Don Giovanni ou Mozart tagué, festival d'art lyrique d'Aix-en-Provence. Par Jacqueline Aimar

Ainsi Dmitri Tcherniakov, le dernier metteur en scène de Don Giovanni à Aix-en-Provence s’est arrogé le droit de taguer Mozart. Au nom du modernisme et du désir de faire nouveau à tout prix, il a tagué et barbouillé l’œuvre emblématique du festival, Don Giovanni, malgré la présence à la direction d’orchestre de Louis Langrée, dont on sait qu’il aime et les œuvres qu’il mène et Mozart.


Mozart a été tagué à grands traits barbares et violents

Certes, il faut reconnaître que ces œuvres du répertoire jouées tant et tant de fois peuvent donner des fourmis dans les mains et des envies d’innover, en changeant les époques ou les costumes, en animant différemment les scènes, en accentuant autrement les traits des personnage ou en insistant sur les valeurs ou les sens profonds de l’histoire.
Mais était-il besoin de transformer le livret en saga familiale peu plausible et bancale, de déguiser les acteurs, de faire d’eux des ardents du sexe prêts à se jeter sauvagement les uns sur les autres ? Etait-il besoin surtout de faire du héros Don Giovanni interprété par Bo Skovhus un paysan sauvage et rude, tout droit venu des monts d’Oural, sans raffinement aucun, perdant son charme, et dont le jeu et la voix manquaient singulièrement d’ampleur et de séduction ?
Et surtout de faire que tout à coup la musique de Mozart, sa tendresse ou sa chaleur et aussi tout ce qui fait Mozart inimitable, deviennent comme hors de propos, absurdes presque, dans cette nouvelle construction de l’histoire, et face aux actes commis en scène ?

§ **Données fournies**:
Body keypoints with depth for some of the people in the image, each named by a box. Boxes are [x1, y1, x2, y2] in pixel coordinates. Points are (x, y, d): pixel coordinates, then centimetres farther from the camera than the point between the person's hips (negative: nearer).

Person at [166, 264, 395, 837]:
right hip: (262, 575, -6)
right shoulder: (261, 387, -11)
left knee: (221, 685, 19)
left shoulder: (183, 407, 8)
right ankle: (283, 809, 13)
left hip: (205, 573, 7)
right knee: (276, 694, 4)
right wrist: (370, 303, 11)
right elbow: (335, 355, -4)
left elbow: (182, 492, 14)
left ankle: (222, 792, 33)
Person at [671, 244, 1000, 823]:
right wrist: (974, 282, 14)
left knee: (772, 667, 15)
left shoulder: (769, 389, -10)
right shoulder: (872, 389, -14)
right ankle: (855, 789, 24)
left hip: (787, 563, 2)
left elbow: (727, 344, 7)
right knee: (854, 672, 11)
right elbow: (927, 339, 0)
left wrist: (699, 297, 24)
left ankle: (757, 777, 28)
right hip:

§ **Exercice 1**: Recopiez fidèlement le passage de la critique sur Don Giovanni qui commence par « Certes, il faut » et se poursuit jusqu'à « profonds de l’histoire. ».
§ **Exercice 2**: Relevez, titre compris, toutes les personnes réelles nommées dans la critique sur Don Giovanni.

§ **Corrigé 1**:
Certes, il faut reconnaître que ces œuvres du répertoire jouées tant et tant de fois peuvent donner des fourmis dans les mains et des envies d’innover, en changeant les époques ou les costumes, en animant différemment les scènes, en accentuant autrement les traits des personnage ou en insistant sur les valeurs ou les sens profonds de l’histoire.

§ **Corrigé 2**:
- Jacqueline Aimar
- Dmitri Tcherniakov
- Mozart
- Louis Langrée
- Bo Skovhus